Janus was developed with a robust testing suite that has been built to ensure unit performance and functional accuracy. Tests are triggered upon alteration to the remote repository through continuous integration using Travis CI (https://travis-ci.org/). We have also developed a suite of tests that are executed at runtime to provide informative feedback for any warnings and errors that may be raised. Users are also provided with an example data set for testing that can be installed automatically (see README). Users may raise issues on GitHub for additional support on using the software.
Mac OS X; Linux
Python >= 3.3
Persistent Identifier: https://doi.org/10.5281/zenodo.3763731
Publisher: Kendra E. Kaiser
Version published: v1.0.1
Date published: 23 April 2020
License: BSD 2-Clause
Date published: 23 April 2020
The code employs the use of docstrings throughout to ensure clarity about what each function does and alternative options that the user can declare. One of the main utilities of the model is the ability for users to automatically pre-process land cover data to larger scales and set how land categories are aggregated. We use CDL data in the example dataset, but other land cover data products could be used and aggregated with the preprocessing code with slight modifications to the code. Additional environmental data such as elevation and slope could also be added to include in decision-making (Figure 1).
The methods and functions in Janus are very well suited for future extension through addition of agents, agent attributes and decision-making processes. These additional agents could represent regulatory agents that constrain how and where land use changes occur. For example, in some places, agricultural land may be expanding, in order for this to occur, agents would need to be assigned to land parcels that have the potential to be developed, and those agents would need additional decision-making processes that would enable them to develop their land, or sell to an urban or agricultural agent.
Additional agent attributes that characterize how individuals might make decisions would more highly resolve local details about land use choices. Urban agents currently only have urban density as an attribute, additional attributes that characterize their values regarding agricultural land will enable additional decision-making options that include the ability for urban agents to buy agricultural land. Incorporation of social networks, and social learning strategies would lead to interesting experimental designs that lend themselves to alternative spatial patterns and decision-making outcomes.

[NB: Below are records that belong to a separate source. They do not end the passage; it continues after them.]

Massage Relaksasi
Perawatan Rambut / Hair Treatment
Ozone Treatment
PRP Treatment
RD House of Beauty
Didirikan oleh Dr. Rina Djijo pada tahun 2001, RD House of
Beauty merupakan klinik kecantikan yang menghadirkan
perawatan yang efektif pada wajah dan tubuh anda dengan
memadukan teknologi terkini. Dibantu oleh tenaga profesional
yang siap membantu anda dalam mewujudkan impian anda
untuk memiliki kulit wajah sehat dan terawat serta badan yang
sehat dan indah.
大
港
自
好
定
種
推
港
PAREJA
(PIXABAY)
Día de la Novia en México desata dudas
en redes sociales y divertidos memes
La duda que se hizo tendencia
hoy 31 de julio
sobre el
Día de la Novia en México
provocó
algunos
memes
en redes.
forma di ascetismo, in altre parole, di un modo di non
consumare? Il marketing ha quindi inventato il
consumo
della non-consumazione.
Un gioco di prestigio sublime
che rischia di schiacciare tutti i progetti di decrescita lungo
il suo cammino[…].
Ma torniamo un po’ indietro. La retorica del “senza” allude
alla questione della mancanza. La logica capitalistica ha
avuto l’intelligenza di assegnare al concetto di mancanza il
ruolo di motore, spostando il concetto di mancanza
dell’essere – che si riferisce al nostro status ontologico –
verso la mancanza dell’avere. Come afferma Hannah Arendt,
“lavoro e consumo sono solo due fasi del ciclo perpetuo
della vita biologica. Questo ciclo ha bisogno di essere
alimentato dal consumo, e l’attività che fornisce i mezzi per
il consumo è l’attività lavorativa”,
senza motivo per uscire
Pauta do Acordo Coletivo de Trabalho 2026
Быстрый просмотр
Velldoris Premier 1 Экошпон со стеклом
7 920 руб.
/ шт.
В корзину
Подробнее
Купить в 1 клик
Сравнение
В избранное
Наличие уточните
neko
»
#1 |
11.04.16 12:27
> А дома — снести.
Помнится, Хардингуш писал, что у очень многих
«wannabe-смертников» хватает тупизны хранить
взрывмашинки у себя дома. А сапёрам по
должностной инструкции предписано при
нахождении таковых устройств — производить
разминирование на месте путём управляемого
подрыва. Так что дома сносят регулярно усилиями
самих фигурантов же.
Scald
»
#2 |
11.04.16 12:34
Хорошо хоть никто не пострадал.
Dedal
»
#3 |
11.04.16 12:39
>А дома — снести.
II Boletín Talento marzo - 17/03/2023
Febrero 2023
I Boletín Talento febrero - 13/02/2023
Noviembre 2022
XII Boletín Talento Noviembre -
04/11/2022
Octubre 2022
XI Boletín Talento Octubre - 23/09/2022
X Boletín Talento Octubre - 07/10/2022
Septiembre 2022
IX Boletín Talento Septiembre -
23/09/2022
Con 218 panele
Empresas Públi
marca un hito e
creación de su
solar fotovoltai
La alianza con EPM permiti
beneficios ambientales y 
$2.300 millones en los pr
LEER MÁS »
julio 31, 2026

In addition to modifying or expanding upon the existing code base, this model could be integrated with multisector models. Land use choices will be dependent on the availability of water resources, proximity to transportation for goods, and various nested scales of economic signals. The model structure is particularly suited to integrate with other gridded models.
This research was supported by the U.S. Department of Energy, Office of Science, as a part of research in MultiSector Dynamics, Earth and Environmental System Modeling Program. Pacific Northwest National Laboratory is operated by Battelle under contract DE-AC05-76RL01830.
The authors have no competing interests to declare.